[Saved entries]
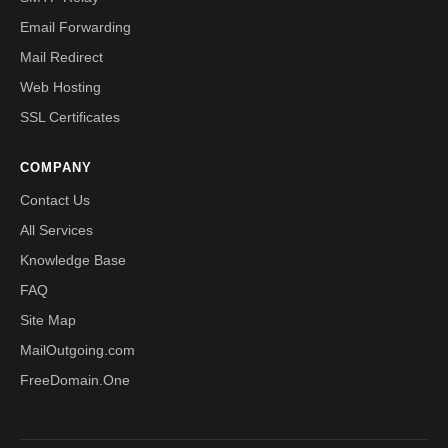
Email Forwarding
Mail Redirect
Web Hosting
SSL Certificates
COMPANY
Contact Us
All Services
Knowledge Base
FAQ
Site Map
MailOutgoing.com
FreeDomain.One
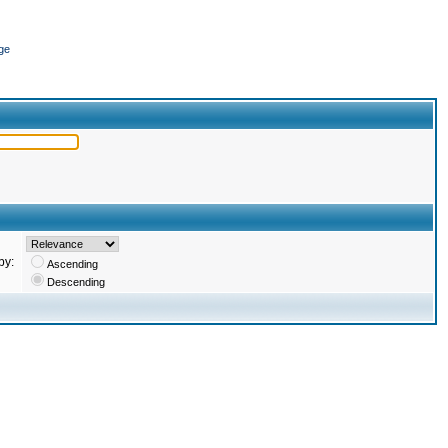
ge
by:
Ascending
Descending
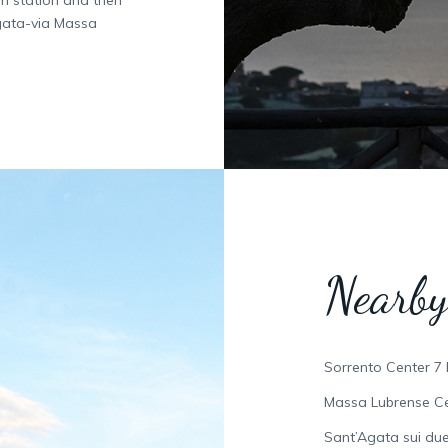
gata-via Massa
Nearby
Sorrento Center 7
Massa Lubrense Ce
Sant’Agata sui due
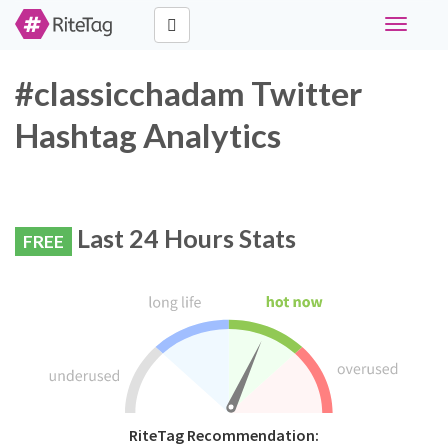
Toggle
navigati
#classicchadam Twitter
Hashtag Analytics
Last 24 Hours Stats
FREE
RiteTag Recommendation:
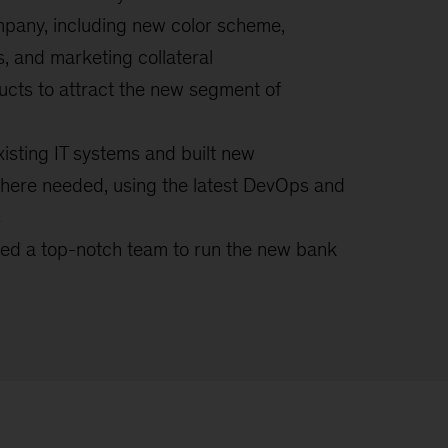
mpany, including new color scheme,
s, and marketing collateral
ucts to attract the new segment of
isting IT systems and built new
ere needed, using the latest DevOps and
s
ned a top-notch team to run the new bank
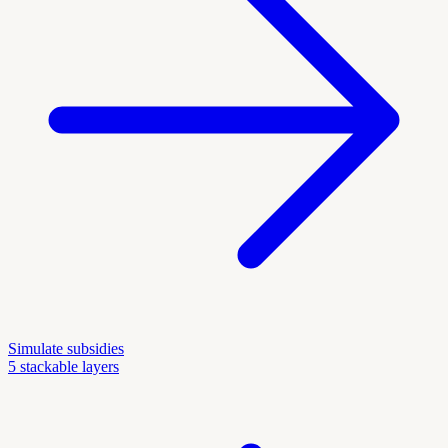
Simulate subsidies
5 stackable layers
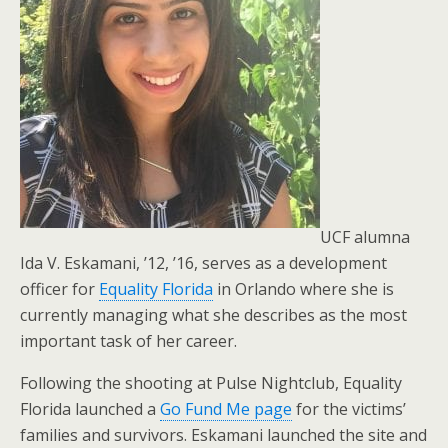
UCF alumna
Ida V. Eskamani, ’12, ’16, serves as a development
officer for
Equality Florida
in Orlando where she is
currently managing what she describes as the most
important task of her career.
Following the shooting at Pulse Nightclub, Equality
Florida launched a
Go Fund Me page
for the victims’
families and survivors. Eskamani launched the site and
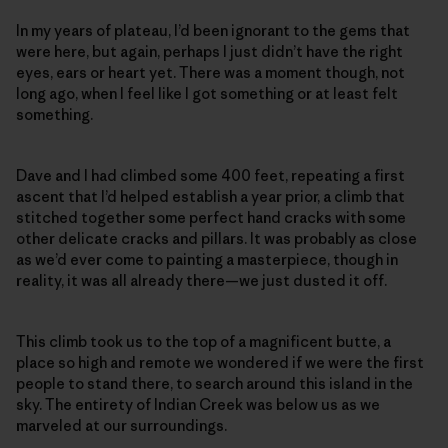
In my years of plateau, I’d been ignorant to the gems that
were here, but again, perhaps I just didn’t have the right
eyes, ears or heart yet. There was a moment though, not
long ago, when I feel like I got something or at least felt
something.
Dave and I had climbed some 400 feet, repeating a first
ascent that I’d helped establish a year prior, a climb that
stitched together some perfect hand cracks with some
other delicate cracks and pillars. It was probably as close
as we’d ever come to painting a masterpiece, though in
reality, it was all already there—we just dusted it off.
This climb took us to the top of a magnificent butte, a
place so high and remote we wondered if we were the first
people to stand there, to search around this island in the
sky. The entirety of Indian Creek was below us as we
marveled at our surroundings.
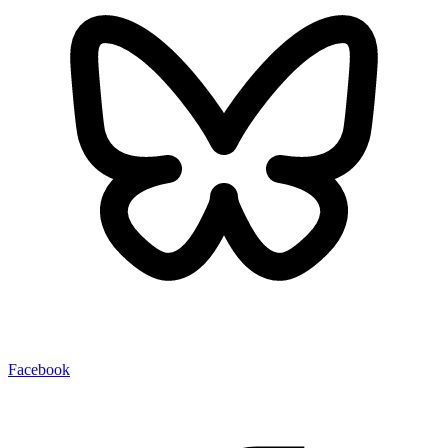
Facebook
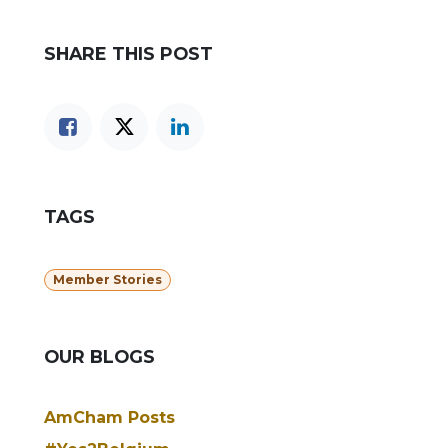
SHARE THIS POST
TAGS
Member Stories
OUR BLOGS
AmCham Posts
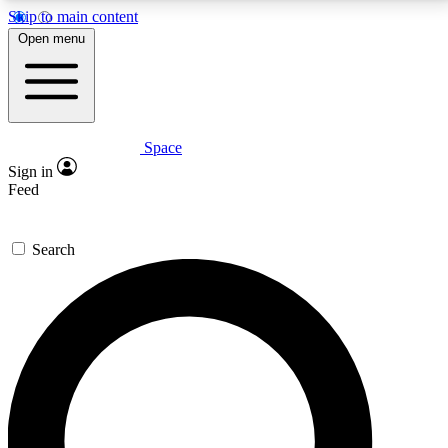
Skip to main content
5
24/7
23K+
Open menu
PREMIUM BENEFITS
ACCESS AVAILABLE
ACTIVE MEMBERS
Space
Expert insights
Curated newsle
Sign in
In-depth guides and features
Handpicked inspi
Feed
GET SPACE+ ACCESS QUICK
Search
For the quickest way to join, enter your email below.
We’ll send a confirmation email and sign you up to
Space.com newsletters with the latest inspiration,
expert advice and exclusive offers.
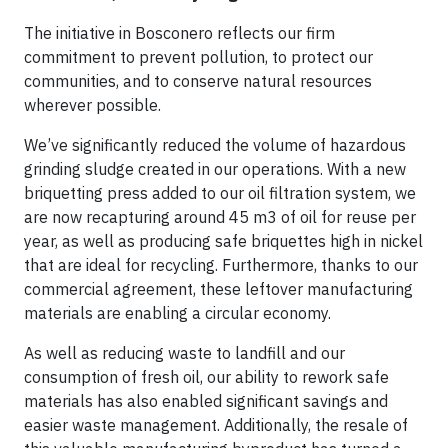
The initiative in Bosconero reflects our firm
commitment to prevent pollution, to protect our
communities, and to conserve natural resources
wherever possible.
We’ve significantly reduced the volume of hazardous
grinding sludge created in our operations. With a new
briquetting press added to our oil filtration system, we
are now recapturing around 45 m3 of oil for reuse per
year, as well as producing safe briquettes high in nickel
that are ideal for recycling. Furthermore, thanks to our
commercial agreement, these leftover manufacturing
materials are enabling a circular economy.
As well as reducing waste to landfill and our
consumption of fresh oil, our ability to rework safe
materials has also enabled significant savings and
easier waste management. Additionally, the resale of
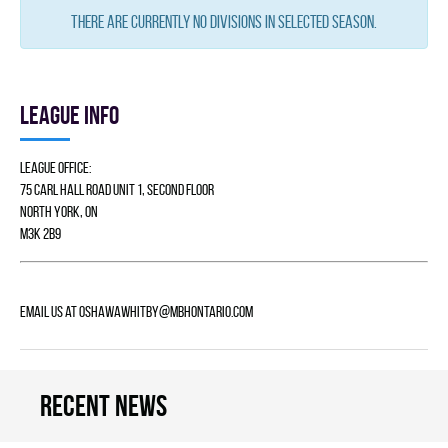
There are currently no divisions in selected season.
League info
League Office:
75 Carl Hall Road Unit 1, Second Floor
North York, ON
M3K 2B9
Email us at
Oshawawhitby@mbhontario.com
Recent news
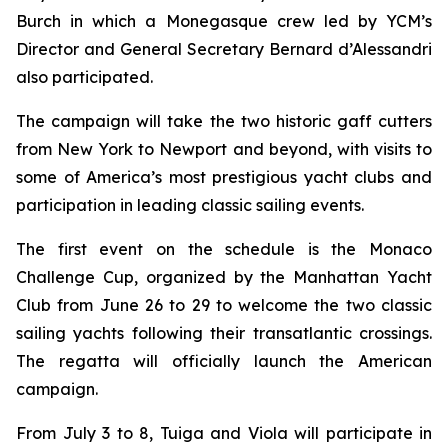
Burch in which a Monegasque crew led by YCM’s
Director and General Secretary Bernard d’Alessandri
also participated.
The campaign will take the two historic gaff cutters
from New York to Newport and beyond, with visits to
some of America’s most prestigious yacht clubs and
participation in leading classic sailing events.
The first event on the schedule is the Monaco
Challenge Cup, organized by the Manhattan Yacht
Club from June 26 to 29 to welcome the two classic
sailing yachts following their transatlantic crossings.
The regatta will officially launch the American
campaign.
From July 3 to 8, Tuiga and Viola will participate in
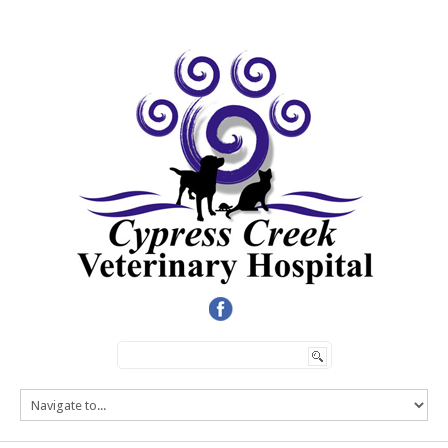
HOME
SERVICES
TEAM
ONLINE STORE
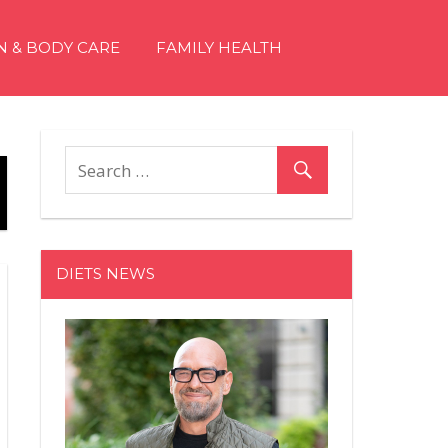
N & BODY CARE
FAMILY HEALTH
DIETS NEWS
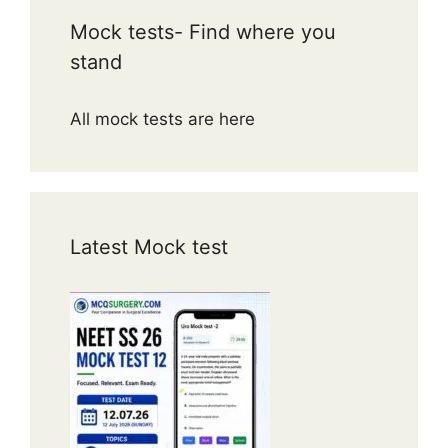
Mock tests- Find where you
stand
All mock tests are here
Latest Mock test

### Exercise goal
Copy nothing but the lines above that run from the one with "Skip to main content" to the one with "also participated.", ends included; pictures stay out.

### Answer section
Skip to main content
5
24/7
23K+
Open menu
PREMIUM BENEFITS
ACCESS AVAILABLE
ACTIVE MEMBERS
Space
Expert insights
Curated newsle
Sign in
In-depth guides and features
Handpicked inspi
Feed
GET SPACE+ ACCESS QUICK
Search
For the quickest way to join, enter your email below.
We’ll send a confirmation email and sign you up to
Space.com newsletters with the latest inspiration,
expert advice and exclusive offers.
The initiative in Bosconero reflects our firm
commitment to prevent pollution, to protect our
communities, and to conserve natural resources
wherever possible.
We’ve significantly reduced the volume of hazardous
grinding sludge created in our operations. With a new
briquetting press added to our oil filtration system, we
are now recapturing around 45 m3 of oil for reuse per
year, as well as producing safe briquettes high in nickel
that are ideal for recycling. Furthermore, thanks to our
commercial agreement, these leftover manufacturing
materials are enabling a circular economy.
As well as reducing waste to landfill and our
consumption of fresh oil, our ability to rework safe
materials has also enabled significant savings and
easier waste management. Additionally, the resale of
There are currently no divisions in selected season.
League info
League Office:
75 Carl Hall Road Unit 1, Second Floor
North York, ON
M3K 2B9
Email us at
Oshawawhitby@mbhontario.com
Recent news
Burch in which a Monegasque crew led by YCM’s
Director and General Secretary Bernard d’Alessandri
also participated.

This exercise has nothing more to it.